Cortex-A9 MMU TEX Bit Configuration and L2 Cache Bypass Challenges
The Cortex-A9 processor, commonly used in heterogeneous multi-core systems, presents unique challenges when configuring the Memory Management Unit (MMU) for cache coherency and memory isolation. In systems where one core runs a full-fledged operating system like Linux with access to both L1 and L2 caches, and another core runs a real-time operating system like FreeRTOS with access only to L1 cache, the MMU configuration becomes critical. The primary issue revolves around the TEX (Type Extension) bits in the MMU table entries, which control memory attributes such as cacheability and shareability. Specifically, the TEX[2:0] bits determine whether memory regions are cached, non-cached, or strongly ordered, and how they interact with the L1 and L2 caches.
In the described scenario, CPU0 (running Linux) has access to both L1 and L2 caches, while CPU1 (running FreeRTOS) is intended to operate with only L1 cache, bypassing the L2 cache entirely. The goal is to ensure that CPU1 remains isolated from cache coherency mechanisms, treating DDR memory as the single source of truth for shared data. However, the configuration of the TEX bits and the behavior of the L2 cache controller raise questions about whether CPU1 can truly bypass the L2 cache. The TEX[2:0] setting of 100, combined with specific C (Cacheable) and B (Bufferable) bits, is intended to limit caching to L1 only. However, the physical presence of the L2 cache, enabled by CPU0, introduces ambiguity about whether CPU1’s memory accesses are truly bypassing the L2 cache or inadvertently interacting with it.

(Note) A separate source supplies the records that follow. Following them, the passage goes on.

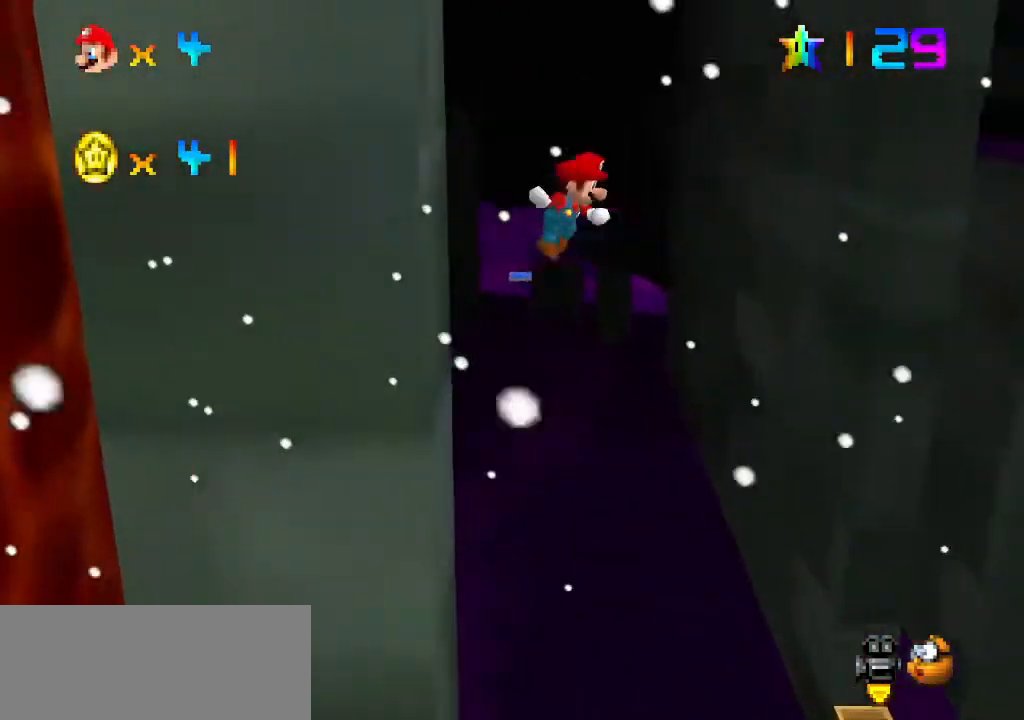
{"buttons": ["A"], "left_stick": "right", "events": []}
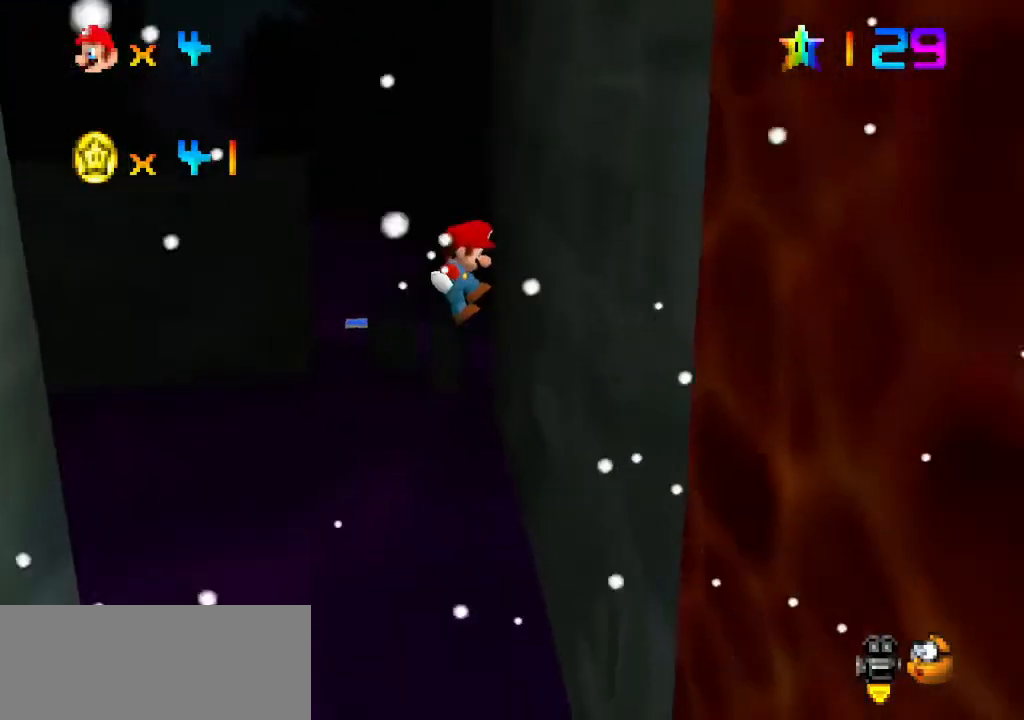
{"buttons": ["A"], "left_stick": "left", "events": [[133, "A", "up"], [333, "A", "down"], [333, "left_stick", "left"]]}
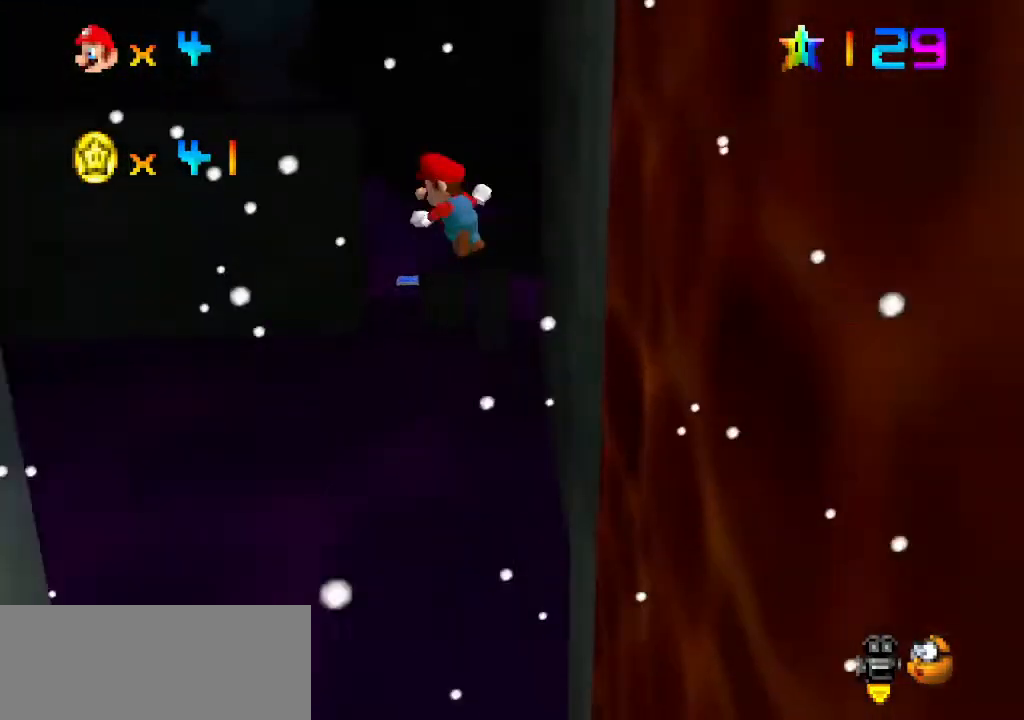
{"buttons": ["A", "C_DOWN"], "left_stick": "left", "events": [[267, "C_RIGHT", "down"], [267, "C_UP", "down"], [333, "C_RIGHT", "up"], [333, "C_UP", "up"], [500, "C_DOWN", "down"]]}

Misconfigured TEX Bits and SMP Coherency Settings
The root cause of the issue lies in the interplay between the TEX bit configuration, the SMP (Symmetric Multiprocessing) bit in the ACTLR (Auxiliary Control Register), and the L2 cache controller’s behavior. The TEX[2:0] setting of 100 with C=1 and B=1 is designed to enable L1 caching while bypassing the L2 cache. However, this configuration assumes that the L2 cache controller will honor the TEX settings and not cache any data for CPU1. In reality, the L2 cache controller may still cache data for CPU1 if the SMP bit in the ACTLR is set, indicating that the Cortex-A9 processor is part of a coherency domain.
The SMP bit, when set, enables cache coherency mechanisms between the L1 caches of multiple cores and the shared L2 cache. If the SMP bit is not explicitly cleared for CPU1, the L2 cache controller may treat CPU1’s memory accesses as cacheable, even if the TEX bits suggest otherwise. This behavior is further complicated by the fact that the Linux kernel running on CPU0 may have enabled SMP support, which could inadvertently affect CPU1’s cache behavior. Additionally, the L2 cache controller’s support for cache lockdown—a feature that allows specific cache ways to be allocated exclusively to one CPU—does not inherently prevent other CPUs from accessing those cache lines, leading to potential coherency issues.
Correcting TEX Bit Configuration and Disabling SMP Coherency
To resolve the issue, a multi-step approach is required to ensure that CPU1’s memory accesses bypass the L2 cache and remain isolated from cache coherency mechanisms. First, the TEX[2:0] bits must be configured correctly to enforce L1-only caching for CPU1. The recommended setting is TEX[2:0]=100 with C=1 and B=1, which should theoretically limit caching to L1. However, this setting alone is insufficient if the SMP bit in the ACTLR is set. Therefore, the SMP bit must be explicitly cleared for CPU1 to disable its participation in cache coherency. This can be achieved by modifying the ACTLR register during CPU1’s initialization sequence.
Next, the Linux kernel running on CPU0 must be configured to avoid enabling SMP support if it is not required. This involves setting CONFIG_SMP=n
in the kernel configuration to ensure that CPU0 does not inadvertently enable coherency mechanisms that could affect CPU1. Additionally, the L2 cache controller’s behavior must be carefully examined to ensure that it respects the TEX bit settings and does not cache data for CPU1. If the L2 cache controller supports cache lockdown, this feature can be used to allocate specific cache ways exclusively to CPU0, preventing CPU1 from accessing them. However, this approach requires careful configuration to avoid performance degradation on CPU0.
Finally, cache maintenance operations must be performed explicitly to ensure data consistency between CPU1’s L1 cache and DDR memory. Since CPU1 is not participating in cache coherency, any shared data must be flushed from the L1 cache to DDR memory before notifying CPU0 of its availability. This can be achieved using the cache maintenance functions provided by the Xilinx framework, ensuring that only the L1 cache is flushed and the L2 cache remains unaffected. By combining these steps, the system can achieve the desired isolation of CPU1 from cache coherency mechanisms, ensuring reliable operation in a heterogeneous multi-core environment.